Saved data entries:
★ ★ ★
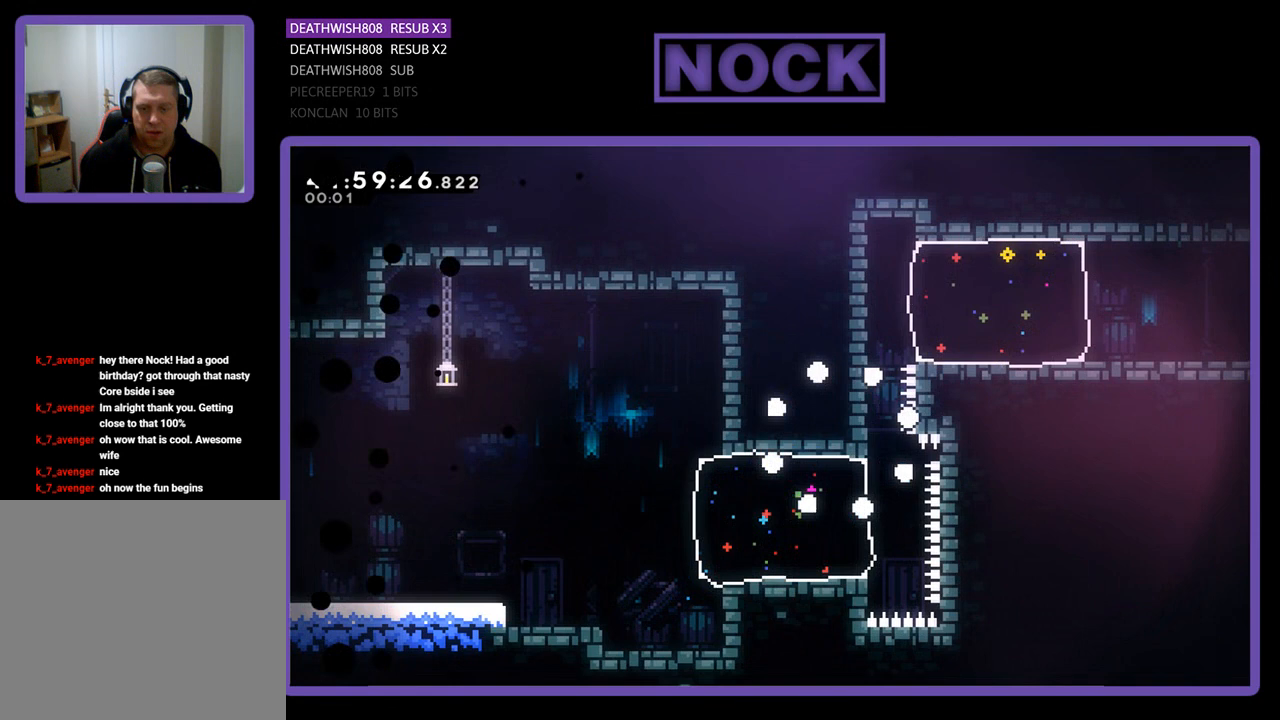
{"buttons": ["R2"], "left_stick": "center", "events": [[400, "R2", "down"]]}
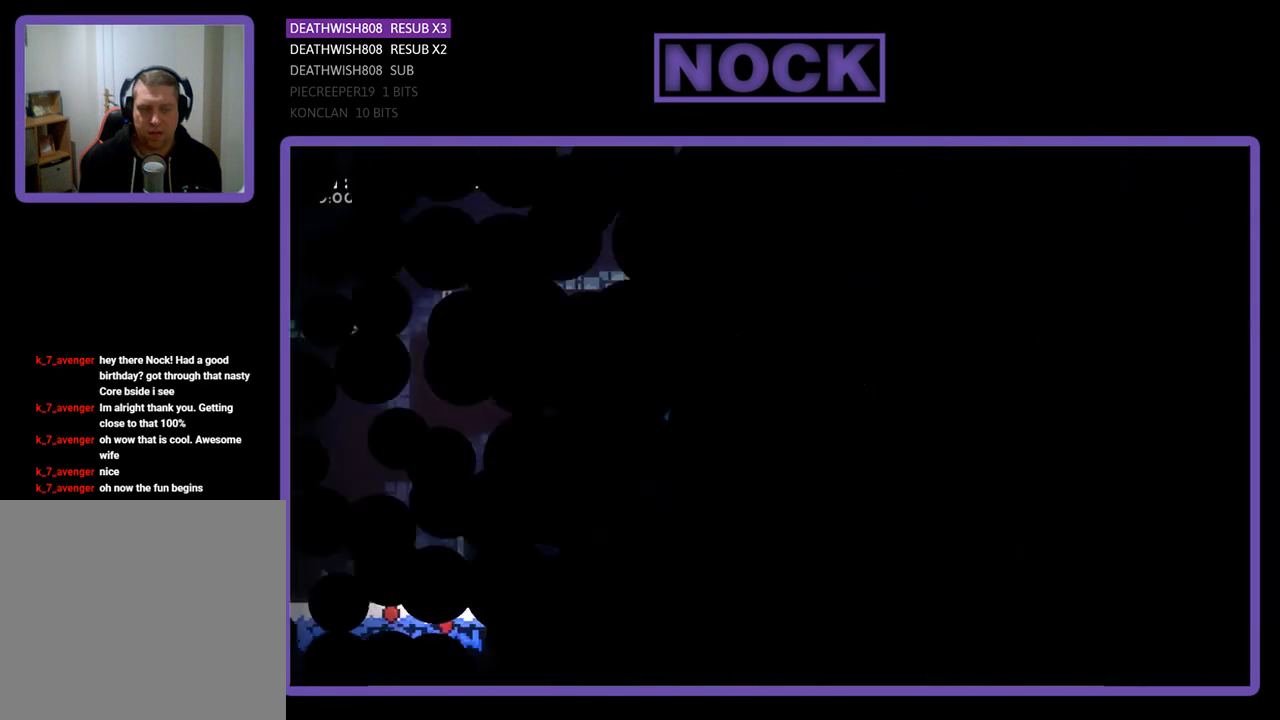
{"buttons": ["R2", "DPAD_RIGHT"], "left_stick": "center", "events": [[367, "DPAD_RIGHT", "down"]]}
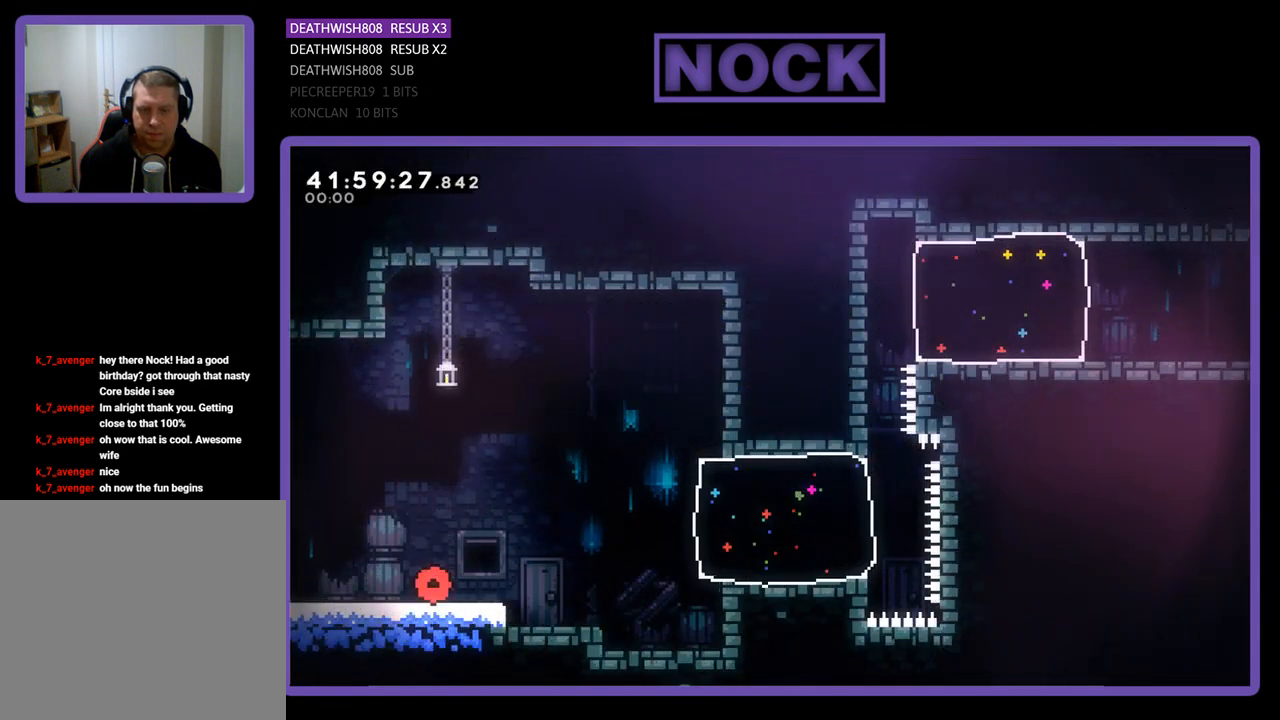
{"buttons": ["CIRCLE", "R2", "DPAD_UP", "DPAD_RIGHT"], "left_stick": "center", "events": [[267, "CROSS", "down"], [367, "DPAD_UP", "down"], [433, "CROSS", "up"], [500, "CIRCLE", "down"]]}
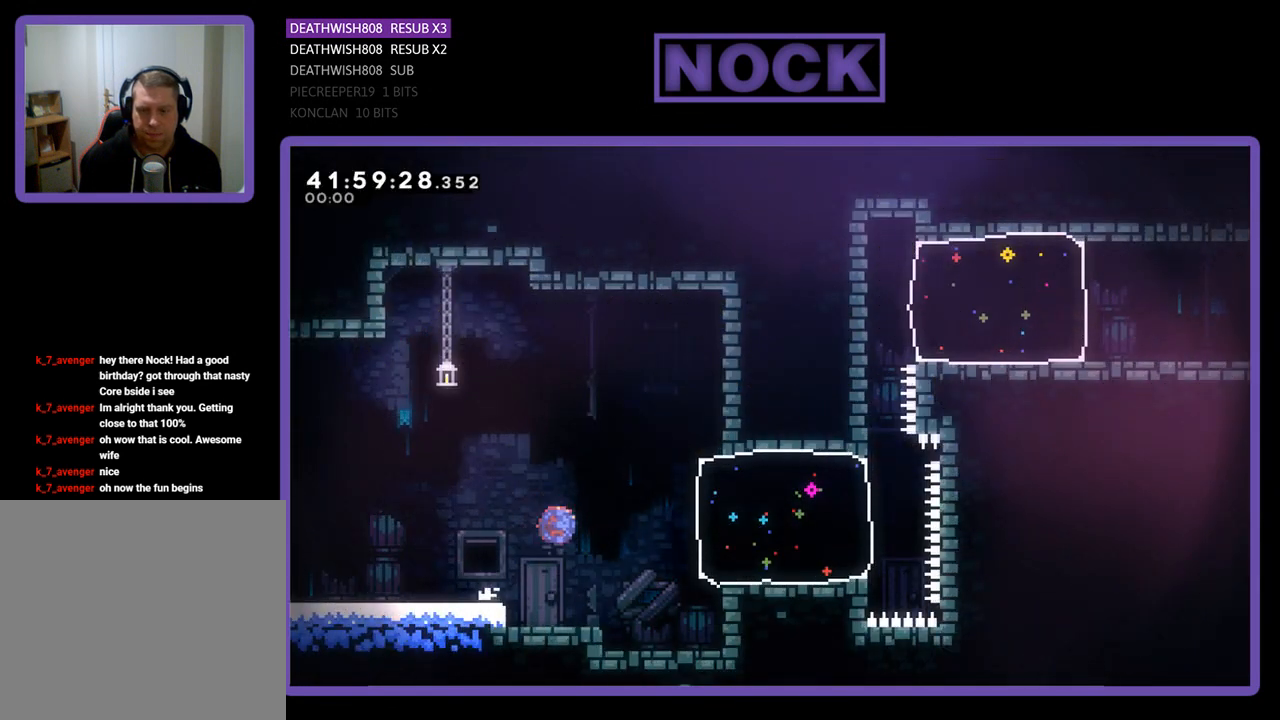
{"buttons": [], "left_stick": "center", "events": [[333, "CIRCLE", "up"], [400, "DPAD_UP", "up"], [400, "R2", "up"], [467, "DPAD_RIGHT", "up"]]}
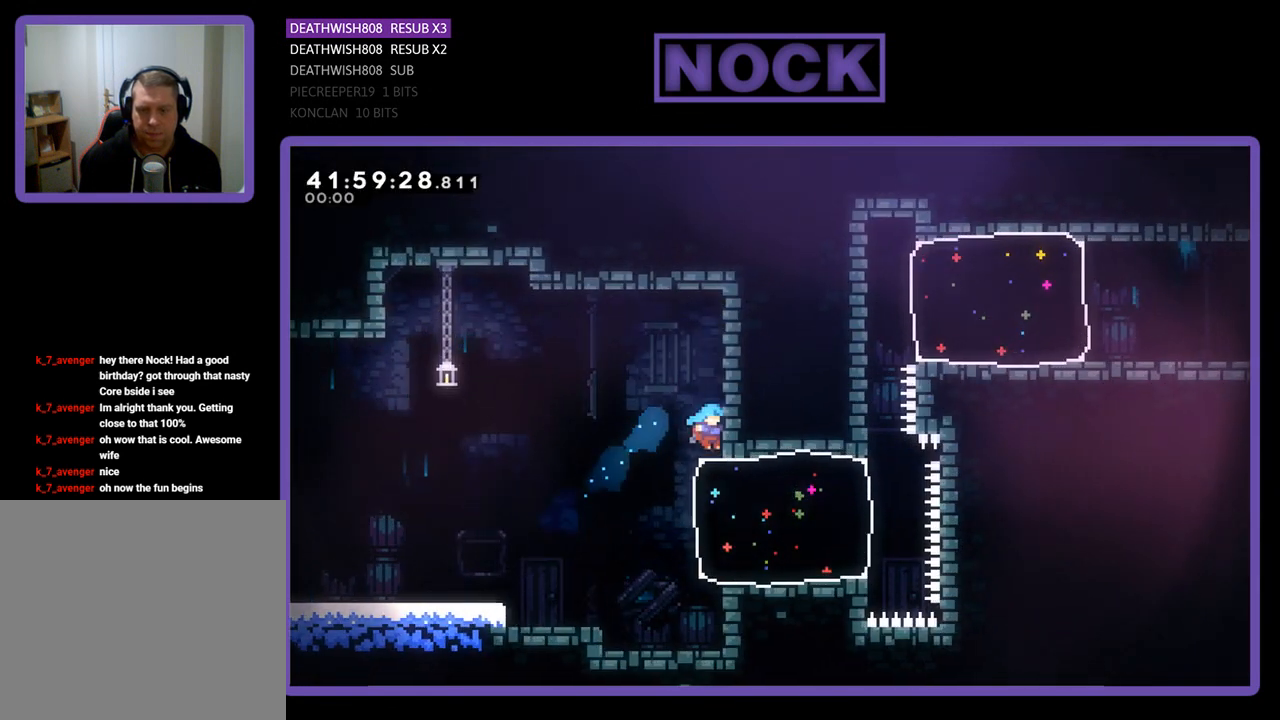
{"buttons": ["R2", "DPAD_DOWN", "DPAD_RIGHT"], "left_stick": "center", "events": [[400, "DPAD_DOWN", "down"], [400, "DPAD_RIGHT", "down"], [433, "R2", "down"]]}
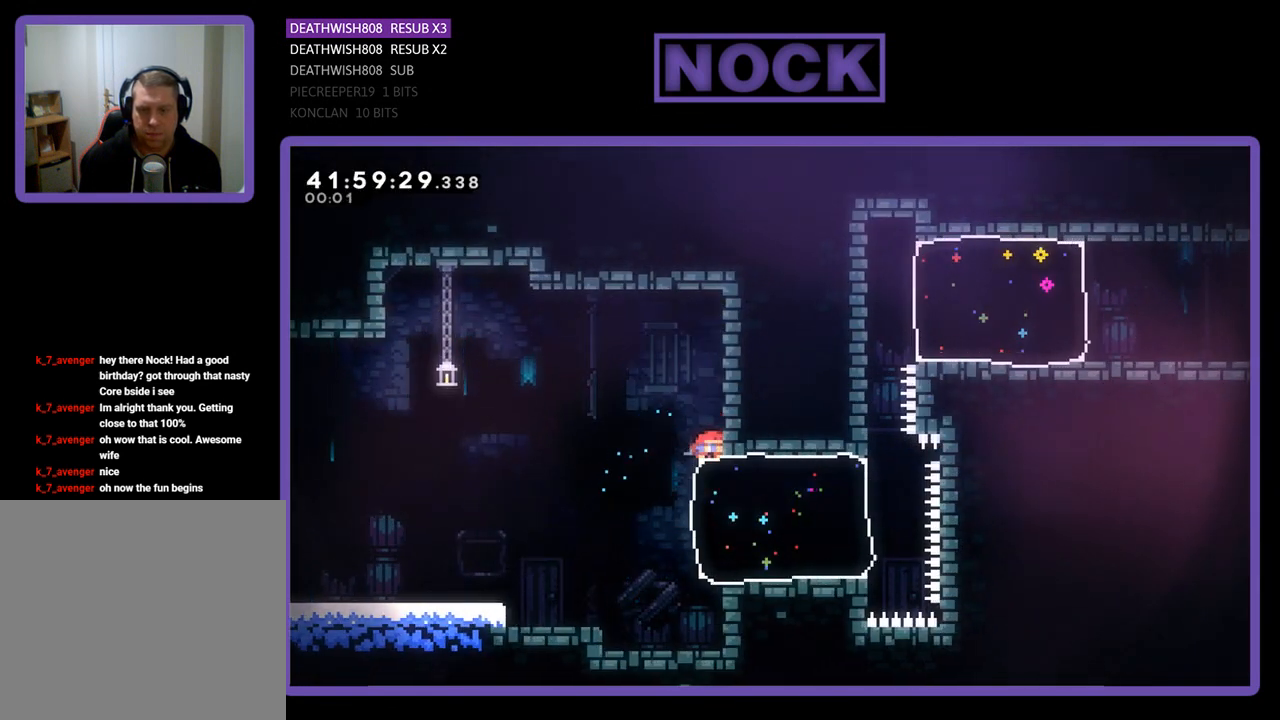
{"buttons": ["R2"], "left_stick": "center", "events": [[133, "DPAD_DOWN", "up"], [133, "DPAD_RIGHT", "up"], [233, "R2", "up"], [467, "R2", "down"]]}
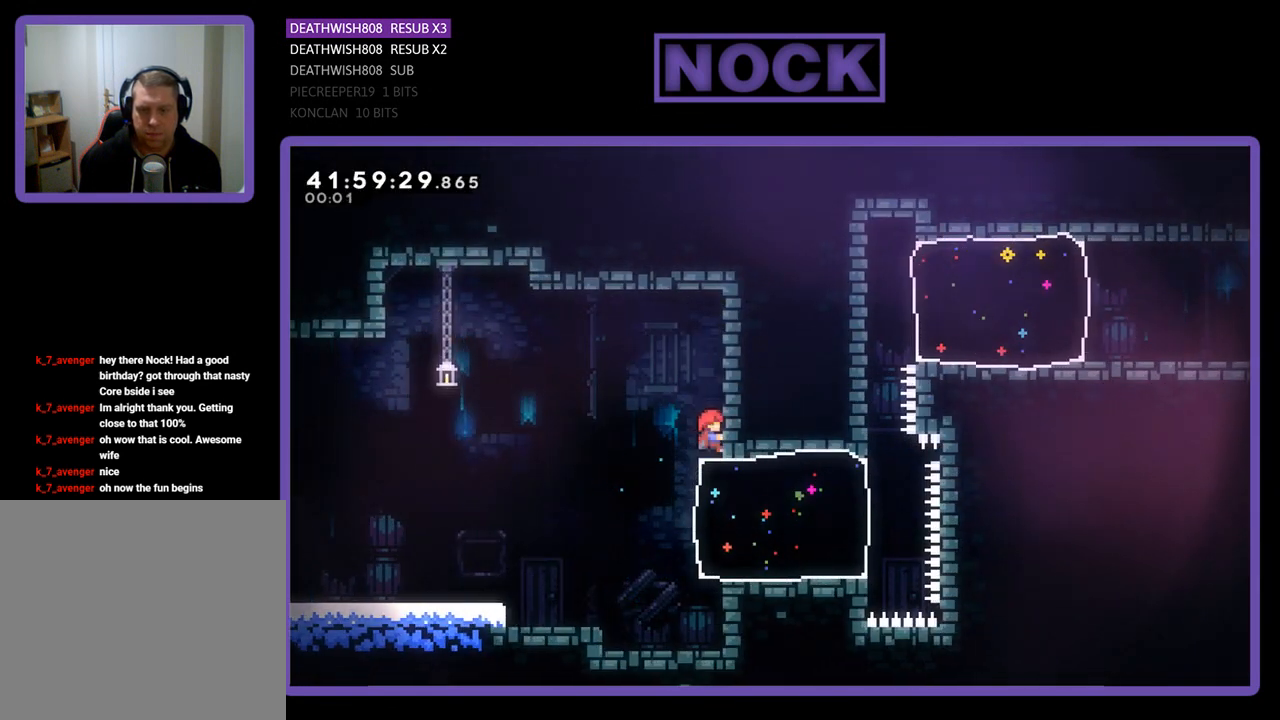
{"buttons": ["R2"], "left_stick": "center", "events": []}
★ ★ ★
Please go over the data above and copy each line with "CIRCLE" in it.

▶ _Solution to this task_
{"buttons": ["CIRCLE", "R2", "DPAD_UP", "DPAD_RIGHT"], "left_stick": "center", "events": [[267, "CROSS", "down"], [367, "DPAD_UP", "down"], [433, "CROSS", "up"], [500, "CIRCLE", "down"]]}
{"buttons": [], "left_stick": "center", "events": [[333, "CIRCLE", "up"], [400, "DPAD_UP", "up"], [400, "R2", "up"], [467, "DPAD_RIGHT", "up"]]}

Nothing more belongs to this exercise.